Altra domanda: quale di queste 30.573 panzane è la più significativa? Le possibilità di selezione sono qui, com’è ovvio, praticamente infinite ed infinitamente soggettive. Io, dovesse la scelta limitarsi ad una soltanto, mi terrei quella (o quelle) che Trump profferì il 14 marzo del 2018, durante uno dei suoi raduni di fedeli. In quella occasione l’ex presidente raccontò, con molto divertiti accenti, come, solo qualche settimana prima, nel corso d’una riunione dedicata agli interscambi commerciali tra i due paesi, avesse da par suo manipolato ed umiliato il primo ministro canadese Justin Trudeau, da lui sarcasticamente descritto come “un giovane di bell’aspetto”, ma evidentemente non all’altezza del suo (suo di Trump, ovviamente) talento di “master of the art of the deal”, gran maestro nell’arte della trattativa.
A quella riunione, spiegò Trump, lui s’era presentato – forte del talento di cui sopra – senza nulla sapere (“I didn’t even know”) in merito al tema dell’incontro. E, partendo da questo nulla, aveva denunciato l’intollerabile disavanzo, a vantaggio del Canada, nella bilancia commerciale. Al che l’ingenuo Justin – evidentemente convinto che la matematica non fosse un’opinione – aveva replicato che, no, in realtà il disavanzo commerciale era, per quasi 3 miliardi di dollari, a vantaggio degli Usa. Fine della storia? No, perché, con uno dei suoi colpi di genio, Trump aveva a questo punto convocato uno dei suoi esperti che, dati alla mano aveva mostrato – lasciando Trudeau con le proverbiali pive nel sacco – come, in materia di prodotti industriali, le esportazioni canadesi superassero le importazioni. Morale della favola: era tutto falso. Falso, ovviamente, che il Canada vantasse un superavit commerciale. False erano le cifre sciorinate dall’ “esperto” da Trump convocato. E falso – dulcis in fundo – era (come poi verificato) anche il fatto che quella riunione al vertice avesse mai avuto luogo.

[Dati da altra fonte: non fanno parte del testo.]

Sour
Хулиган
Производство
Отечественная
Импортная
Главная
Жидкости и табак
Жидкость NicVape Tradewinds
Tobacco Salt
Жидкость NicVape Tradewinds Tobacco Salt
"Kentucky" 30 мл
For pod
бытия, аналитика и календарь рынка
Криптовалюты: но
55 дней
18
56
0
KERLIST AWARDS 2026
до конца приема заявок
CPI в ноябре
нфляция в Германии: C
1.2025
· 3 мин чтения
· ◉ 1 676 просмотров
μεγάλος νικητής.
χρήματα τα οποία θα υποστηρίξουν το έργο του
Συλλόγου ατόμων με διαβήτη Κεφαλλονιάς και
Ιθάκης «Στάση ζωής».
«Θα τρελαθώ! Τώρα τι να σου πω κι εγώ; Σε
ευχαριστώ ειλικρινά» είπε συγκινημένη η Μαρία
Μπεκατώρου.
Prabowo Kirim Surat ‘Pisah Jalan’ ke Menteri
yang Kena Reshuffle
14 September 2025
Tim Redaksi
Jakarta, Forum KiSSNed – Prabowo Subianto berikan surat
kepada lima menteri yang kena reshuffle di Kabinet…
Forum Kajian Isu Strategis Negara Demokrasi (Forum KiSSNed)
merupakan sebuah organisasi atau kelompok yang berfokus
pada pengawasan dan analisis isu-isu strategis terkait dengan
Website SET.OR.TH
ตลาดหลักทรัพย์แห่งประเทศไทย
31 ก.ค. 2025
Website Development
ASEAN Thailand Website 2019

Perché scelgo questa storia? Perché, pur nella sua scarsa rilevanza, molto ben rende il “senso” di Donald Trump, la sua boriosa, narcisistica inettitudine (il suo vantarsi d’essersi presentato ad un vertice sui rapporti commerciali col Canada senza nulla sapere in materia è davvero cosa allucinante), la sua patologica, strutturale relazione con la menzogna. La quale evidentemente non è, per lui, né cosa buona, né cosa cattiva, bensì, semplicemente, un modo per realizzare sé stesso.
Va da sé, tuttavia che, oltre ogni cifra ed ogni scelta, una soltanto era e resta la “vera” domanda: come e perché un simile ciarlatano ha potuto arrivare alla Casa Bianca? Quale che sia la risposta – ed il database non ne offre ovviamente alcuna – non appare di buon auspicio per il futuro della democrazia americana.